[Reading text]:
--------------------------------

I never heard what days I should plan on coming to babysit, therefore, now, my schedule is full for the month and the babysitting can't so won't happen.
The email brought up not sitting and never hearing if she got the baby's gift or not. Yea, I did put her on the spot but at this point and after a conversation I had last week with our youngest son, I decided it was a worthwhile thing to write to her and maybe she'd come around. If not, I'm moving to Egypt.
After I bored you all with this plight of mine, I wanted to just give you this update.
I know many will say, gad, get over it.  It's just a little hard for me to deal with this when much other stuff goes on too.
Again, GIG.......I also know LG&LG.........as well as BSAKTIAG..........and I'll continue counting on Him for support and an end to this drama...
No need to comment, just wanted to let you know of the latest outcome. There isn't one...so far, but I know things are in the works somehow...


----------



## Bean208 (Jan 16, 2008)

I am new to the forum and just found this thread today.  I just wanted to let you know that I will be praying for you and your daughter-in-law in this situation.  I have confidence that the Lord can do a work in her heart and soften it towards you.

--------------------------------

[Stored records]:
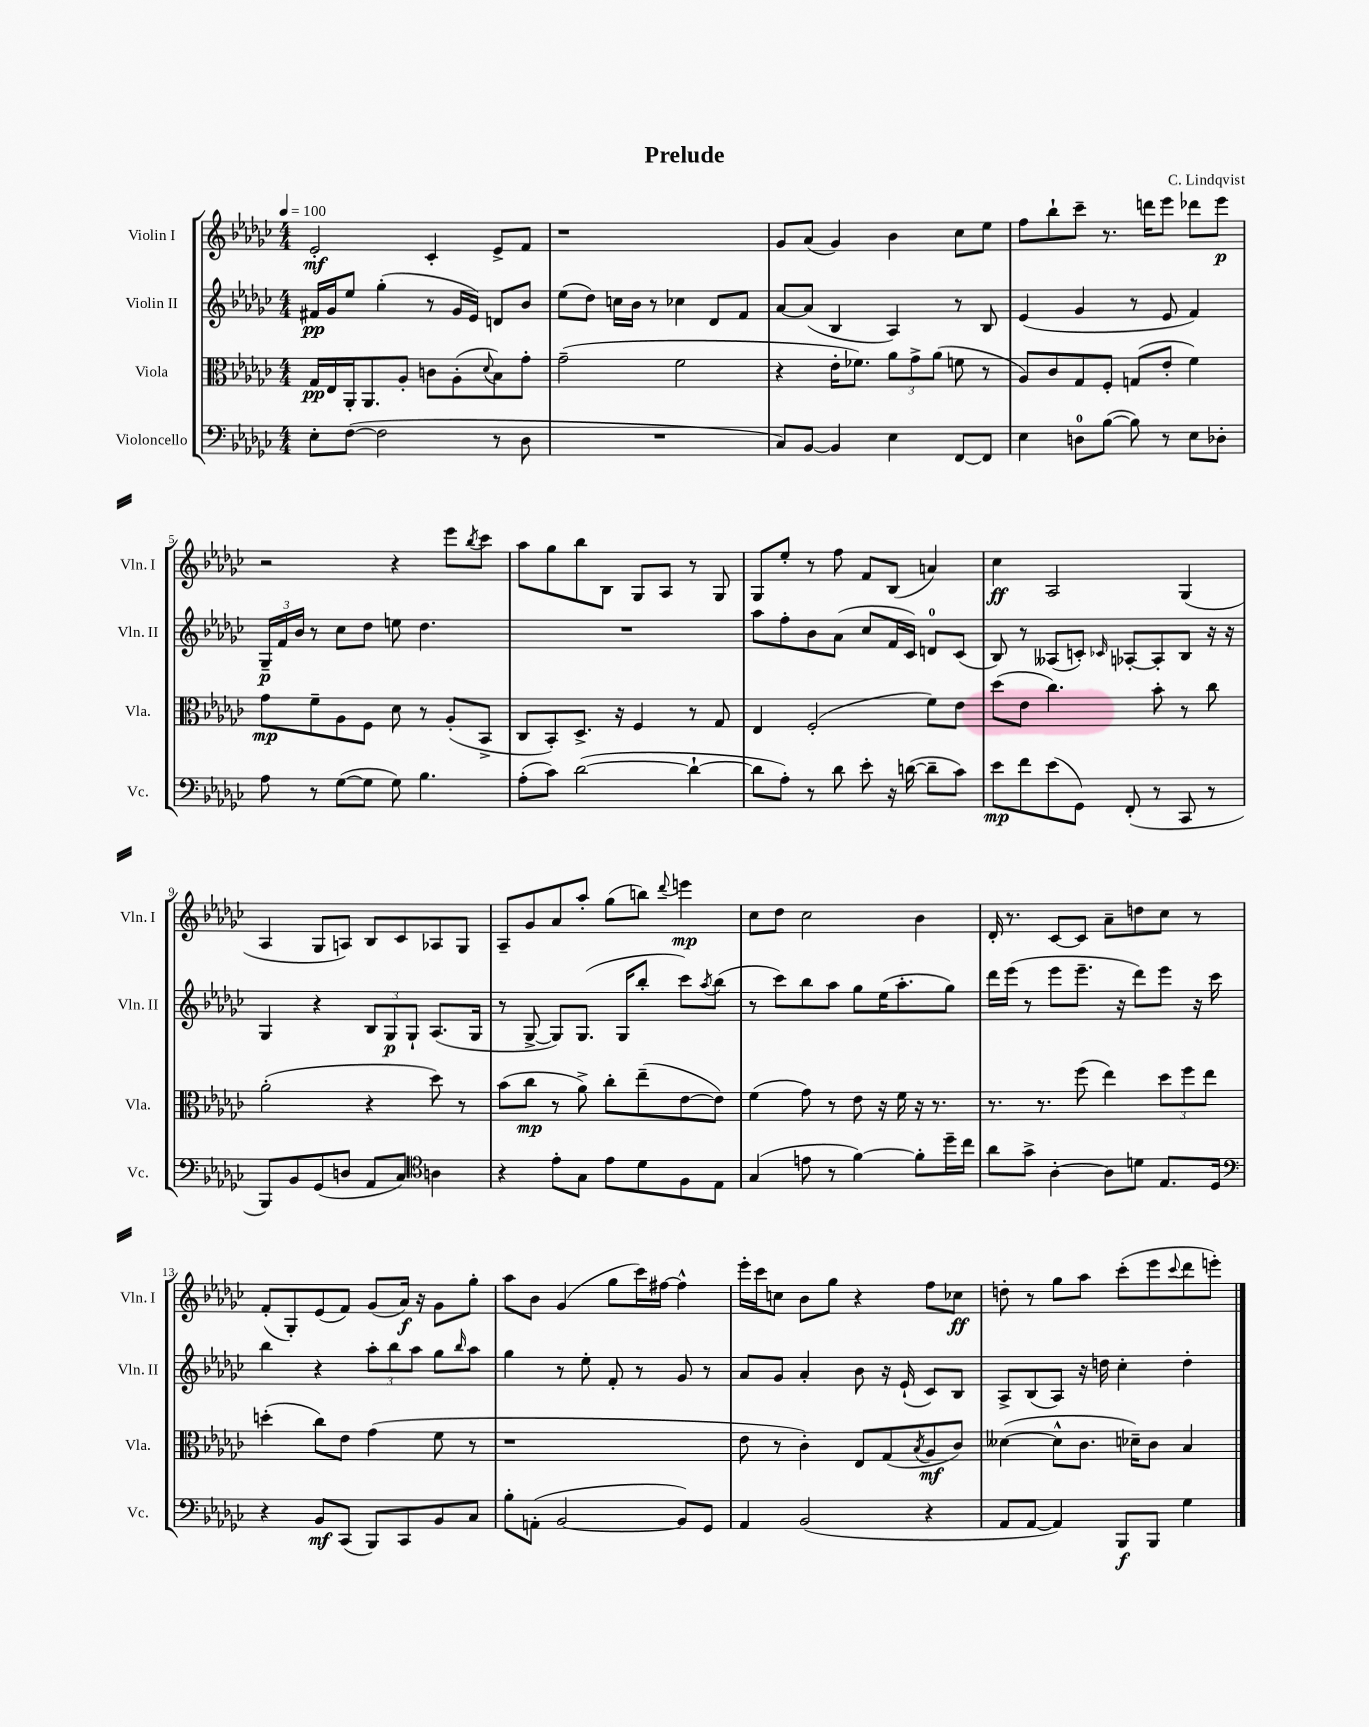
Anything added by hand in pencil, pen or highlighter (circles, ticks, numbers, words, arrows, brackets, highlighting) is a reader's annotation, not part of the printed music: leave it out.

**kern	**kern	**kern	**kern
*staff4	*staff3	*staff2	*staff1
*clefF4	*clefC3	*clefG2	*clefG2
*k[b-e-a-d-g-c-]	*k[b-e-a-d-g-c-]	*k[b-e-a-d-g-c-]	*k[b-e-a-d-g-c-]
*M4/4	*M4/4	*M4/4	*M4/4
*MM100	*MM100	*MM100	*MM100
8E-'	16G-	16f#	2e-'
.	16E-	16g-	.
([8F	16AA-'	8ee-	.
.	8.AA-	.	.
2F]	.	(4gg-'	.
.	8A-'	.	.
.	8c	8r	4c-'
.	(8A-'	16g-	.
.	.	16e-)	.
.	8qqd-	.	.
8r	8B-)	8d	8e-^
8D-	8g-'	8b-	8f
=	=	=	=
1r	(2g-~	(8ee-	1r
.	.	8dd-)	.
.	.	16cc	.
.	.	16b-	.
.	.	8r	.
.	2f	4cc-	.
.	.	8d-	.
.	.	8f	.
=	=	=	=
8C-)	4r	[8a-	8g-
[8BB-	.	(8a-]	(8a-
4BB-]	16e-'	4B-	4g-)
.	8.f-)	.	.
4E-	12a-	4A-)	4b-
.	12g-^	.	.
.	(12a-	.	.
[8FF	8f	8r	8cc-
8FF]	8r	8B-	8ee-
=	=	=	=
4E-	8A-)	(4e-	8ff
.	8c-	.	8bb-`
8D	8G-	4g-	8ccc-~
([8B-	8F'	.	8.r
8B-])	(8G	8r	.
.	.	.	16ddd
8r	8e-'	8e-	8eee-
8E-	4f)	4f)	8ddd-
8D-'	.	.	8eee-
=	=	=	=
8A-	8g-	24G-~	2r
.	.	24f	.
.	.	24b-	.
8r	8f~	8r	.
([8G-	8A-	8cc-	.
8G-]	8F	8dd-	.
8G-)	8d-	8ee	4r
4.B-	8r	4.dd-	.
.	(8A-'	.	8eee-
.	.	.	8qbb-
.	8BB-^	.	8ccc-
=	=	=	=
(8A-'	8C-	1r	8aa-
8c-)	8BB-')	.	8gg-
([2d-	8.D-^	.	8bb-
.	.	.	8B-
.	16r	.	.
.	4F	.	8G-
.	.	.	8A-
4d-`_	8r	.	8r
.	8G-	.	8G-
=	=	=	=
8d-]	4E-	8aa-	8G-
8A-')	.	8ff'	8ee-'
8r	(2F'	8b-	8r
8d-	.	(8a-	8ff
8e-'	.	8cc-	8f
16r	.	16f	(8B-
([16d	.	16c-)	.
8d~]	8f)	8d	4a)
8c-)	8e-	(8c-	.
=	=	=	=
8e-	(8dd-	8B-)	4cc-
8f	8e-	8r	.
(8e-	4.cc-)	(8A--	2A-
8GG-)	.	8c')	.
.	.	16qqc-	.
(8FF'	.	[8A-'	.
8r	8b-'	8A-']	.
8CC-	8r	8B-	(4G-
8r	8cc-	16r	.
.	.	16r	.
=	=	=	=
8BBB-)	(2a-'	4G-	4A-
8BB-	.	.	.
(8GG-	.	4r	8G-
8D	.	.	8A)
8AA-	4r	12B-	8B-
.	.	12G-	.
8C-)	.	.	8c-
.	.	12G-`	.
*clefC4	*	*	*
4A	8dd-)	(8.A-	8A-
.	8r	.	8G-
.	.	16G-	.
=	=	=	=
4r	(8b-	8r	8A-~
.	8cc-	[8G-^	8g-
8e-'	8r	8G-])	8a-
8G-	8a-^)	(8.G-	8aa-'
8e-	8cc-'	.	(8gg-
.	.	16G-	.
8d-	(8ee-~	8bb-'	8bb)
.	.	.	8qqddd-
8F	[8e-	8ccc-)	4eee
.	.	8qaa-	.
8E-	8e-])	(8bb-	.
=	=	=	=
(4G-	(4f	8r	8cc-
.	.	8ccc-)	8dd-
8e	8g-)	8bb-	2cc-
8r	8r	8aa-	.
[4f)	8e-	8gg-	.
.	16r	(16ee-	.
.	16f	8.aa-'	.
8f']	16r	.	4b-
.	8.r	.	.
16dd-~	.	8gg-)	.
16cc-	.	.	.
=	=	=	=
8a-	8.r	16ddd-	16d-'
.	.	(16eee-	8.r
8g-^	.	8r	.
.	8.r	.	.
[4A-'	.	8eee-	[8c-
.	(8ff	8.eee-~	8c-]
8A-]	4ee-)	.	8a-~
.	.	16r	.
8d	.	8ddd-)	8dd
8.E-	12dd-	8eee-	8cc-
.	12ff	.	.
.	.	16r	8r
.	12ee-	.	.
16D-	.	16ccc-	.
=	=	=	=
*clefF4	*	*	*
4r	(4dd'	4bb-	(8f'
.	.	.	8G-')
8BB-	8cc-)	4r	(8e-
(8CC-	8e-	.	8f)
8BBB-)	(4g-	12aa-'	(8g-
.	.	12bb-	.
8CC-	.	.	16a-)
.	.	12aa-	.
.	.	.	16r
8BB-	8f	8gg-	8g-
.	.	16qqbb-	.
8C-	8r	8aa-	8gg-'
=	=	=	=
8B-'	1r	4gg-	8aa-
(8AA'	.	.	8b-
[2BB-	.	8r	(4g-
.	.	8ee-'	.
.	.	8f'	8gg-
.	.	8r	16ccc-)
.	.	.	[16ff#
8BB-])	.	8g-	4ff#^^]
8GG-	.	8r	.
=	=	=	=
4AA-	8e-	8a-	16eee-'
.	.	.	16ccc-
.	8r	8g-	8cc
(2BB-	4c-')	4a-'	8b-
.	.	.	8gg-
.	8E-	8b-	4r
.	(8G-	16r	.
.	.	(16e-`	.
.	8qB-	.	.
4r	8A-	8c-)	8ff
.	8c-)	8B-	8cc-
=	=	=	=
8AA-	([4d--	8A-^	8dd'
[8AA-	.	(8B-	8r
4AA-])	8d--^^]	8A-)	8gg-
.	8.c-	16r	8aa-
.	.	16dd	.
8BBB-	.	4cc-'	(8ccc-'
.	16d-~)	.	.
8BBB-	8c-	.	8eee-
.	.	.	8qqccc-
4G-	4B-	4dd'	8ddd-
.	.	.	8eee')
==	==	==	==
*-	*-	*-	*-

--------------------------------

[Task list]:
a) Can you restate the paragraph of the babysitting thread that begins "The email brought up" in three shorter sentences, keeping its main facts?
b) Could you resume the babysitting thread from the point where it stops?
The entries have no role in any of the tasks.

[Responses per task]:
a) The email raised both the missed babysitting and never hearing whether the baby's gift arrived. The writer admits to putting her on the spot but, after a conversation last week with their youngest son, decided writing was worthwhile in the hope she'd come around. If she doesn't, the writer says they're moving to Egypt.

b)
I just gave birth to my only son this past fall and I was just talking with my mil about the love between a mother and a son.  I know there will come a day when there will be another woman in his life and I can only be praying now that she will welcome me with the same love that I will have for her.  My heart breaks for you that this is a strained relationship.


----------



## CharlieD (Jan 16, 2008)

You know, she is a *****. Like or dislike, love or hate there are simple rules. You get a present like it or not you say thank you. She is simply rude. But your son lives with her and I hope they ar happy. And live it at that. Don't say anything not to her and for sure not to him. You are a good person.


----------



## jpmcgrew (Jan 16, 2008)

Just keep doing what your doing whether she appreciates it or not hopefully she will come around but if she does not just keep doing what you you do as it is coming from the heart if she can't see it then there is nothing more you can do but I can guarantee you as the grand kids get older they will notice what you are doing. What is her relationship with her her parents like? That might give you a clue to her behavior.


----------



## girdhar (Jan 17, 2008)

Hi,
I think you must make a call as voice is one of the most effective way to convey your feeling  somebody . I hope you will be doing that .


----------



## Bilby (Jan 17, 2008)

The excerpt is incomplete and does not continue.